One of the book’s strengths lies in its structured format and clear organization. The authors divide the content into six vital skills, each dedicated to a specific aspect of selling. This approach allows readers to navigate the book easily and focus on areas they may want to improve. The skills covered include:
- Differentiation: The authors emphasize the significance of distinguishing oneself from competitors. They provide practical techniques for identifying unique selling points and crafting compelling value propositions that resonate with customers.
- Emotional Connection: Building strong emotional connections with customers is crucial for successful selling. The book offers insights into understanding customer emotions, active listening, and effective communication, enabling sales professionals to forge deeper connections.
- Insight Selling: In this section, the authors delve into the power of providing valuable insights to customers. They guide readers on how to leverage industry knowledge, data, and trends to position themselves as trusted advisors and problem solvers.
- Collaborative Negotiation: Negotiation skills are vital for closing deals effectively. The authors share strategies for collaborative negotiation, focusing on win-win outcomes and fostering long-term relationships with customers.
- Competitor Differentiation: To outperform competitors, sales professionals must understand competitor offerings and effectively articulate their unique advantages. The book provides frameworks for conducting competitive analyses and positioning oneself favorably in the market.
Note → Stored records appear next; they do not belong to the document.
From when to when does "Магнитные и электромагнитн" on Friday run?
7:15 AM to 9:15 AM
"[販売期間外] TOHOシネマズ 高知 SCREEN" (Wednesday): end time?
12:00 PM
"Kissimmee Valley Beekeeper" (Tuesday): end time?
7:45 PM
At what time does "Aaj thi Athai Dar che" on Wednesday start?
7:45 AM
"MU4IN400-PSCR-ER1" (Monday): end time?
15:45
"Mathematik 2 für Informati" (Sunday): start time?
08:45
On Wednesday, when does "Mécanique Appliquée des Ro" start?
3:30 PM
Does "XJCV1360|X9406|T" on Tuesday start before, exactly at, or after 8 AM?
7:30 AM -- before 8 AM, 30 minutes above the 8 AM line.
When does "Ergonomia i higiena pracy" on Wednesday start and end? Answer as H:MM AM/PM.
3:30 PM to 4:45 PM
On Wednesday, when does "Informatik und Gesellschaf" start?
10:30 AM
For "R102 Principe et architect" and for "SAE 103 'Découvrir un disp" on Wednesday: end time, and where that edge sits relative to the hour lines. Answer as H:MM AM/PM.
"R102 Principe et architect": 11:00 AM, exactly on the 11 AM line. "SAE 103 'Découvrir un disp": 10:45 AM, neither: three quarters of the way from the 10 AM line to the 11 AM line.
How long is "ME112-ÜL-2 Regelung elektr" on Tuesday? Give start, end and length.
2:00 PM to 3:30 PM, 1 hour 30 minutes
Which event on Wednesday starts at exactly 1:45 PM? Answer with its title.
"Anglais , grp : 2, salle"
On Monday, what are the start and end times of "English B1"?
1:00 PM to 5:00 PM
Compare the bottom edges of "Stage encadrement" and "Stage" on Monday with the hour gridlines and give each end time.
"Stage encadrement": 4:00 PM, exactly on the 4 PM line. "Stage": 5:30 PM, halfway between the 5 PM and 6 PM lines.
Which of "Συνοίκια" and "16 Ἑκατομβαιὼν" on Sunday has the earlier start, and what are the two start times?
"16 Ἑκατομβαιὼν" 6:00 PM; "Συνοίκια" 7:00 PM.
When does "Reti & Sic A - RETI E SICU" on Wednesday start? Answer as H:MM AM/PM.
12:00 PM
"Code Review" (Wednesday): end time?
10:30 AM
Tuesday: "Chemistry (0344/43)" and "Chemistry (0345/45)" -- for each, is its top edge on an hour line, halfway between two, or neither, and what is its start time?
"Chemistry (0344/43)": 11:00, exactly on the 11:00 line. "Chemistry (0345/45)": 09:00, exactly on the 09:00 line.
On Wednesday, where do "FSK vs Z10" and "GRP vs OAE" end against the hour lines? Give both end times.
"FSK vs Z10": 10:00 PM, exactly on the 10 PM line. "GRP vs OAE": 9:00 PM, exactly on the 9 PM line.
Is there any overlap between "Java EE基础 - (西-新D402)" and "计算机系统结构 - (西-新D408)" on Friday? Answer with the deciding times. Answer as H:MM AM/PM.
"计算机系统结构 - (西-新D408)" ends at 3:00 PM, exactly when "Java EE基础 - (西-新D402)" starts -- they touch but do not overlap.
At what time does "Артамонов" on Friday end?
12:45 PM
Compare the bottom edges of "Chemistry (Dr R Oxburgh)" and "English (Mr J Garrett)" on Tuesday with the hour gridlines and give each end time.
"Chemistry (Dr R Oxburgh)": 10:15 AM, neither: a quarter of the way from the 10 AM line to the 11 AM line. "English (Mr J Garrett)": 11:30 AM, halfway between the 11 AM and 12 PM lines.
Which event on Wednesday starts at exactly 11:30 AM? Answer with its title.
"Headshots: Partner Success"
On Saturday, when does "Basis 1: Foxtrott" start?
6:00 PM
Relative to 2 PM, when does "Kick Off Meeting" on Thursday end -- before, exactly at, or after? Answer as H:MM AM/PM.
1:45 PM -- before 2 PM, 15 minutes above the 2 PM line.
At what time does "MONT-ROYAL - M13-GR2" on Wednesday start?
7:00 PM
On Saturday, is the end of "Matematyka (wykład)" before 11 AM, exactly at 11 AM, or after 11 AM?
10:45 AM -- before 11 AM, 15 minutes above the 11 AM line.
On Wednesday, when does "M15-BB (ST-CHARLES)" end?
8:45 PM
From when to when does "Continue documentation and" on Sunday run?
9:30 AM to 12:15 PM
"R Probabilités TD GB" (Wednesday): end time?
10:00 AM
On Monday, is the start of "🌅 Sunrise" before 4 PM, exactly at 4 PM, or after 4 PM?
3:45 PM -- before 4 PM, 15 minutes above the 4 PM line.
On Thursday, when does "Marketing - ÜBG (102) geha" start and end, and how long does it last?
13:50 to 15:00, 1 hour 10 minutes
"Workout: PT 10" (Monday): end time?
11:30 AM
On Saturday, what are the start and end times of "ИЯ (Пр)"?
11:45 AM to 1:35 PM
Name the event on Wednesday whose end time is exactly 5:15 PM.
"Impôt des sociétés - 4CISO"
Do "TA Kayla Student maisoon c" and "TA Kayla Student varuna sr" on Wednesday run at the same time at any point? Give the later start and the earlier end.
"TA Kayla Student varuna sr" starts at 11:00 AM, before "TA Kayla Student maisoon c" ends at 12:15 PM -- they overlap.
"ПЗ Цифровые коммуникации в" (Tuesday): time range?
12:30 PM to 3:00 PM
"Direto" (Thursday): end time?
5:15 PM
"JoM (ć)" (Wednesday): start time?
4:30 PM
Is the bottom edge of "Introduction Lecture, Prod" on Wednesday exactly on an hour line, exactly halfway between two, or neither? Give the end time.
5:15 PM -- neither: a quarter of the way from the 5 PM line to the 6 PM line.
- Continuous Improvement: The final skill discussed in the book is the commitment to continuous learning and growth. The authors stress the importance of self-reflection, seeking feedback, and adapting to changing market dynamics.
Throughout the book, the authors support their insights and recommendations with real-life examples, case studies, and practical exercises. This combination of theory and application enhances the book’s value, allowing readers to apply the concepts directly to their sales endeavors.
“Strikingly Different Selling” is highly relevant to sales professionals in various industries. The authors’ expertise and experience shine through, providing a credible foundation for their advice. The writing style is engaging, making the book accessible and enjoyable to read.
However, one potential limitation of the book is its focus primarily on the individual salesperson. While it offers valuable guidance on personal sales skills, it may benefit from further exploration of team dynamics, sales management strategies, and leveraging organizational resources.
In conclusion, “Strikingly Different Selling: 6 Vital Skills to Stand Out and Sell More” is a valuable resource for sales professionals seeking to enhance their performance in today’s competitive business environment. It offers practical techniques, actionable insights, and a structured framework to help salespeople differentiate themselves, build strong relationships, and achieve greater sales success. By incorporating the principles outlined in this book, sales professionals can elevate their selling approach and drive meaningful results.